What is needed:
Could you arrange every line of the material below as a numbered list, leaving out any blank lines?

Data to use:
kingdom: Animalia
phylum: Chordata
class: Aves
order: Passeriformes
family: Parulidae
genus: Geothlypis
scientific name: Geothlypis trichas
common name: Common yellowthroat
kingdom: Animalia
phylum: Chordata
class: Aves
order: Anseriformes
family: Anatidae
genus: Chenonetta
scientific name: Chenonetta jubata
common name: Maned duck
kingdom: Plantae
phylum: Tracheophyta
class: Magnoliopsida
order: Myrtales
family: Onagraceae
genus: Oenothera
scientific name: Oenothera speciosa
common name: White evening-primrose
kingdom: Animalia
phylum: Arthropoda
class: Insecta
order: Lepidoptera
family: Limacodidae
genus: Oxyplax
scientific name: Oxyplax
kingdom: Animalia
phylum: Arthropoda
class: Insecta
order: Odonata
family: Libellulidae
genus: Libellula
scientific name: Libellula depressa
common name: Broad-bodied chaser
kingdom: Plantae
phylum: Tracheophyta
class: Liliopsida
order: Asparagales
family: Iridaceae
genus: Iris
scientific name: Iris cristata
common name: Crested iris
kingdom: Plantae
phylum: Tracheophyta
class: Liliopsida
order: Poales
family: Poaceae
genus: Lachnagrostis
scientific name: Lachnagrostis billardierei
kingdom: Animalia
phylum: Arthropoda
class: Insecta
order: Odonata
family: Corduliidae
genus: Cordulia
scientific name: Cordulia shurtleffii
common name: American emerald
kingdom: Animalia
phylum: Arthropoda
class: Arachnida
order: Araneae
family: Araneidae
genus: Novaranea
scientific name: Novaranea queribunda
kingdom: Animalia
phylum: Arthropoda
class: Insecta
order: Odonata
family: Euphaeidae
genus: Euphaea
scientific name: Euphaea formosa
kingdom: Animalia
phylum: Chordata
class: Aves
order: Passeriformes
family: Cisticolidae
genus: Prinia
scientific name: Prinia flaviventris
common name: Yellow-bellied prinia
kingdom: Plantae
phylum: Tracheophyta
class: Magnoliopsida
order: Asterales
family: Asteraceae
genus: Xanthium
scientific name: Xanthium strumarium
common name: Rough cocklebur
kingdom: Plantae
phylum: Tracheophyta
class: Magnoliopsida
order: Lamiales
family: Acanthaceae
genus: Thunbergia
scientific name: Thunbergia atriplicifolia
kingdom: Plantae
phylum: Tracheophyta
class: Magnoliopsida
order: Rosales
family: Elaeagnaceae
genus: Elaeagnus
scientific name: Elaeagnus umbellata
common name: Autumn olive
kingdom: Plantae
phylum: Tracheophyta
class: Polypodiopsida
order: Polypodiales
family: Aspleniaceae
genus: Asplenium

Task output:
1. kingdom: Animalia
2. phylum: Chordata
3. class: Aves
4. order: Passeriformes
5. family: Parulidae
6. genus: Geothlypis
7. scientific name: Geothlypis trichas
8. common name: Common yellowthroat
9. kingdom: Animalia
10. phylum: Chordata
11. class: Aves
12. order: Anseriformes
13. family: Anatidae
14. genus: Chenonetta
15. scientific name: Chenonetta jubata
16. common name: Maned duck
17. kingdom: Plantae
18. phylum: Tracheophyta
19. class: Magnoliopsida
20. order: Myrtales
21. family: Onagraceae
22. genus: Oenothera
23. scientific name: Oenothera speciosa
24. common name: White evening-primrose
25. kingdom: Animalia
26. phylum: Arthropoda
27. class: Insecta
28. order: Lepidoptera
29. family: Limacodidae
30. genus: Oxyplax
31. scientific name: Oxyplax
32. kingdom: Animalia
33. phylum: Arthropoda
34. class: Insecta
35. order: Odonata
36. family: Libellulidae
37. genus: Libellula
38. scientific name: Libellula depressa
39. common name: Broad-bodied chaser
40. kingdom: Plantae
41. phylum: Tracheophyta
42. class: Liliopsida
43. order: Asparagales
44. family: Iridaceae
45. genus: Iris
46. scientific name: Iris cristata
47. common name: Crested iris
48. kingdom: Plantae
49. phylum: Tracheophyta
50. class: Liliopsida
51. order: Poales
52. family: Poaceae
53. genus: Lachnagrostis
54. scientific name: Lachnagrostis billardierei
55. kingdom: Animalia
56. phylum: Arthropoda
57. class: Insecta
58. order: Odonata
59. family: Corduliidae
60. genus: Cordulia
61. scientific name: Cordulia shurtleffii
62. common name: American emerald
63. kingdom: Animalia
64. phylum: Arthropoda
65. class: Arachnida
66. order: Araneae
67. family: Araneidae
68. genus: Novaranea
69. scientific name: Novaranea queribunda
70. kingdom: Animalia
71. phylum: Arthropoda
72. class: Insecta
73. order: Odonata
74. family: Euphaeidae
75. genus: Euphaea
76. scientific name: Euphaea formosa
77. kingdom: Animalia
78. phylum: Chordata
79. class: Aves
80. order: Passeriformes
81. family: Cisticolidae
82. genus: Prinia
83. scientific name: Prinia flaviventris
84. common name: Yellow-bellied prinia
85. kingdom: Plantae
86. phylum: Tracheophyta
87. class: Magnoliopsida
88. order: Asterales
89. family: Asteraceae
90. genus: Xanthium
91. scientific name: Xanthium strumarium
92. common name: Rough cocklebur
93. kingdom: Plantae
94. phylum: Tracheophyta
95. class: Magnoliopsida
96. order: Lamiales
97. family: Acanthaceae
98. genus: Thunbergia
99. scientific name: Thunbergia atriplicifolia
100. kingdom: Plantae
101. phylum: Tracheophyta
102. class: Magnoliopsida
103. order: Rosales
104. family: Elaeagnaceae
105. genus: Elaeagnus
106. scientific name: Elaeagnus umbellata
107. common name: Autumn olive
108. kingdom: Plantae
109. phylum: Tracheophyta
110. class: Polypodiopsida
111. order: Polypodiales
112. family: Aspleniaceae
113. genus: Asplenium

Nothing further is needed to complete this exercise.